» WHAT TO PRODUCE: The word "weight" may appear in some lines of the data; copy every such line.

» EXTRACTED DATA:
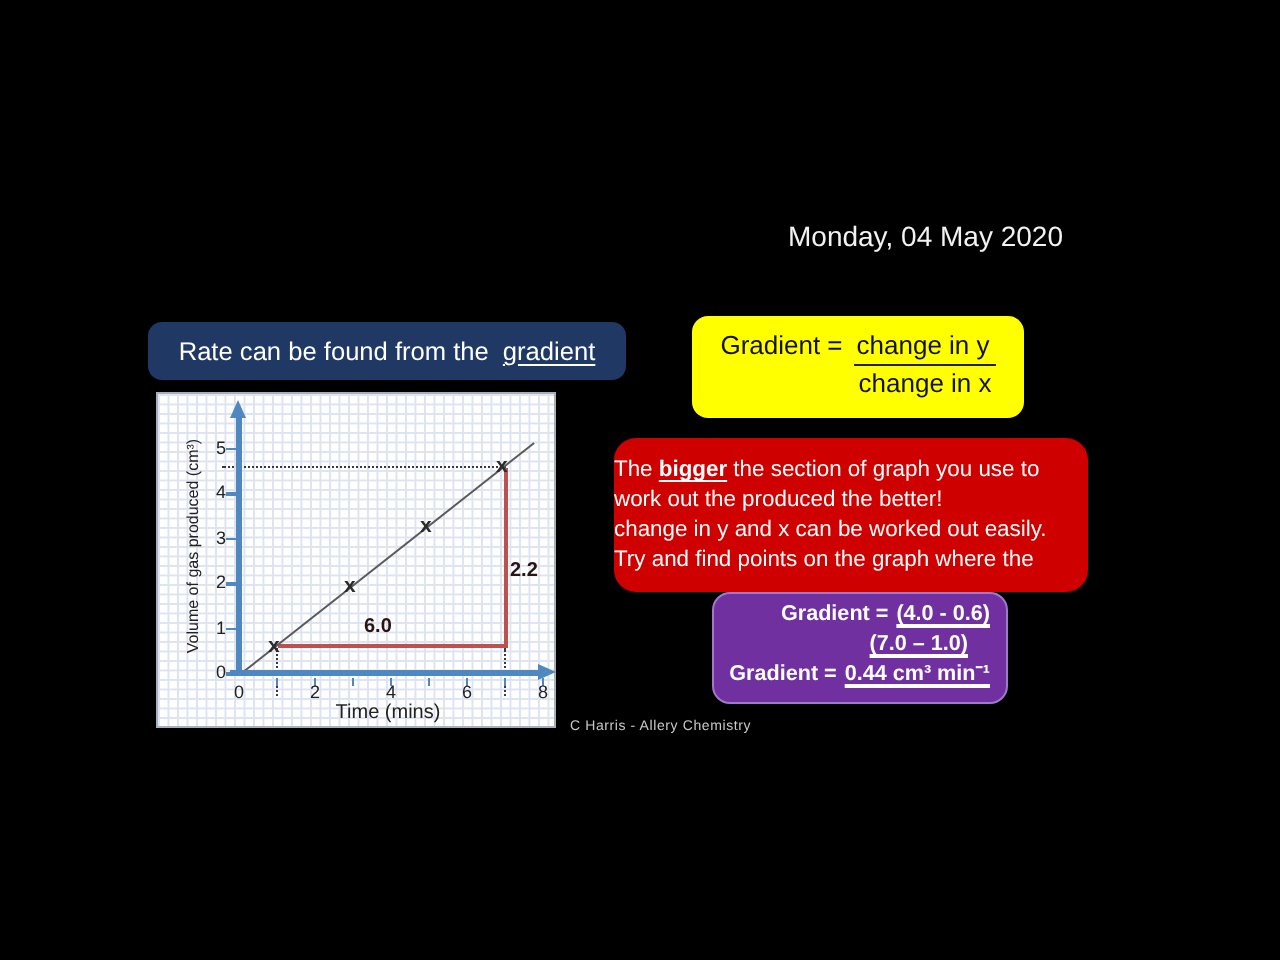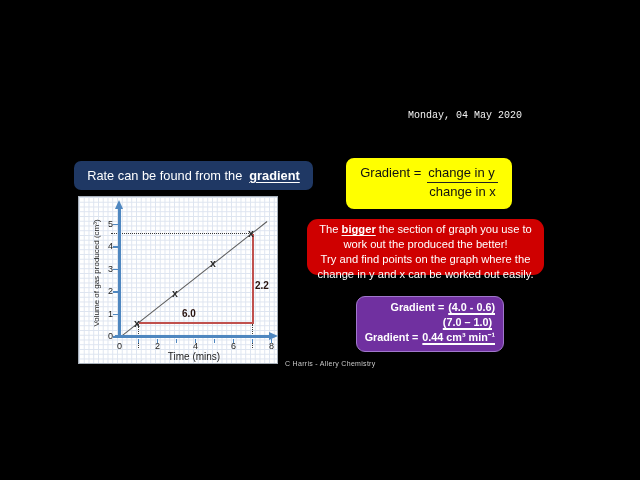--- a/index.html
+++ b/index.html
@@ -6,7 +6,7 @@
   .slide{position:relative;width:640px;height:480px;background:#000;overflow:hidden;
          font-family:"Liberation Sans",sans-serif;}
 
-  .date{position:absolute;left:408px;top:110px;font-size:10px;color:#f2f2f2;font-family:Liberation Mono, monospace;}
+  .date{position:absolute;left:394px;top:110px;font-size:14px;color:#f2f2f2;}
   .title{position:absolute;left:0;right:0;top:122px;margin:0;text-align:center;
          font-size:21.5px;font-weight:400;color:#fff;
          text-decoration:underline;text-underline-offset:5px;text-decoration-thickness:1.5px;}

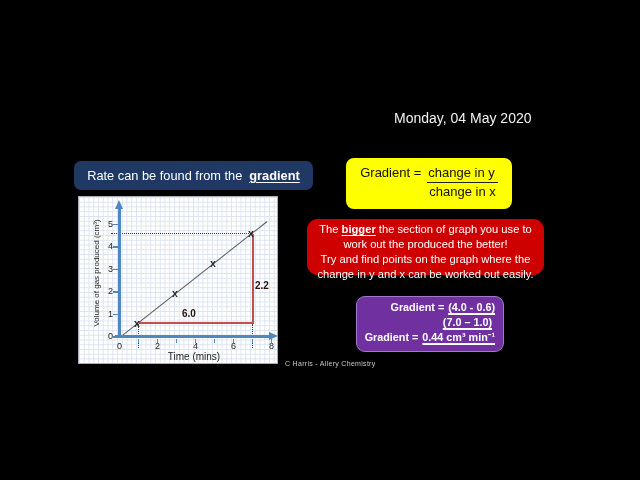--- a/index.html
+++ b/index.html
@@ -14,7 +14,7 @@
   .rate-box{position:absolute;left:74px;top:161px;width:239px;height:29px;box-sizing:border-box;
             background:#1F3864;border-radius:7px;display:flex;align-items:center;justify-content:center;
             color:#fff;font-size:12.8px;}
-  .rate-box .emph{font-weight:bold;text-decoration:underline;text-underline-offset:2px;margin-left:7px;}
+  .rate-box .emph{font-weight:normal;text-decoration:underline;text-underline-offset:2px;margin-left:7px;}
 
   
   .graph{position:absolute;left:78px;top:196px;width:200px;height:168px;box-sizing:border-box;

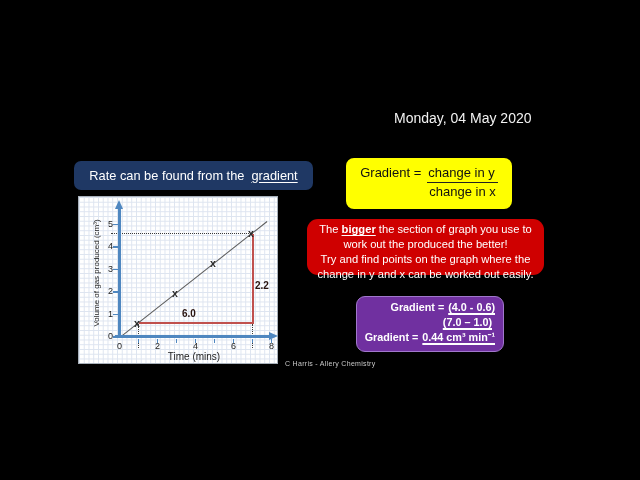--- a/index.html
+++ b/index.html
@@ -56,9 +56,9 @@
   .frac .den{display:block;padding-top:1px;}
 
   
-  .tip-box{position:absolute;left:307px;top:219px;width:237px;height:56px;box-sizing:border-box;
+  .tip-box{position:absolute;left:307px;top:219px;width:237px;height:77px;box-sizing:border-box;
            background:#CF0000;border-radius:11px;color:#fff;font-size:11.2px;line-height:14.9px;
-           text-align:center;padding-top:3px;}
+           padding-top:9px;}
   .tip-box div{white-space:nowrap;}
   .tip-box .emph{font-weight:bold;text-decoration:underline;text-underline-offset:2px;}
 

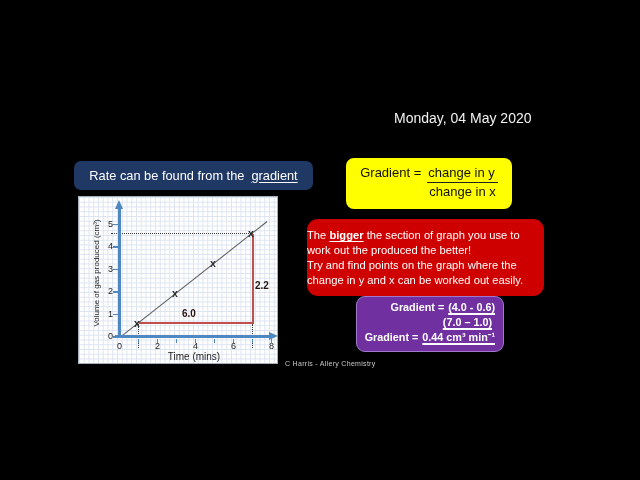--- a/index.html
+++ b/index.html
@@ -153,8 +153,8 @@
   <div class="tip-box">
     <div><span>The </span><span class="emph">bigger</span><span> the section of graph you use to</span></div>
     <div>work out the produced the better!</div>
+    <div>change in y and x can be worked out easily.</div>
     <div>Try and find points on the graph where the</div>
-    <div>change in y and x can be worked out easily.</div>
   </div>
 
   <div class="calc-box">

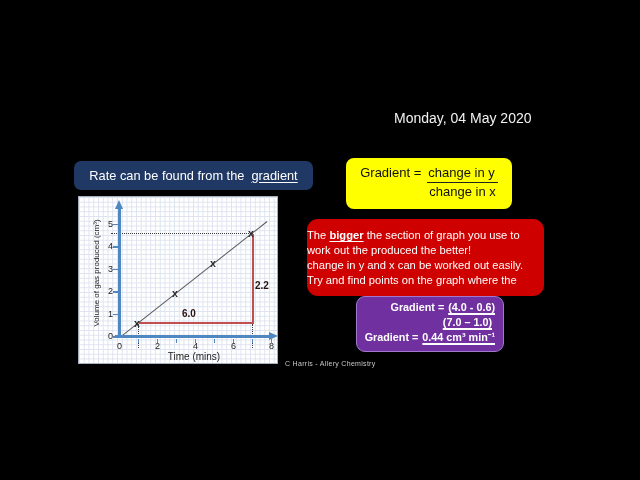--- a/index.html
+++ b/index.html
@@ -69,7 +69,7 @@
             padding:3px 8px 0 0;}
   .calc-box .u{text-decoration:underline;text-underline-offset:2px;text-decoration-thickness:1.5px;}
   .calc-box .lab{margin-right:4px;}
-  .calc-box .den-line{margin-right:3px;}
+  .calc-box .den-line{margin-right:11px;}
 
   .credit{position:absolute;left:285px;top:360px;font-size:7px;color:#c9c9c9;letter-spacing:0.3px;}
 </style>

» TASK RESULT:
          font-size:21.5px;font-weight:400;color:#fff;
-  .rate-box .emph{font-weight:bold;text-decoration:underline;text-underline-offset:2px;margin-left:7px;}
+  .rate-box .emph{font-weight:normal;text-decoration:underline;text-underline-offset:2px;margin-left:7px;}
   .tip-box .emph{font-weight:bold;text-decoration:underline;text-underline-offset:2px;}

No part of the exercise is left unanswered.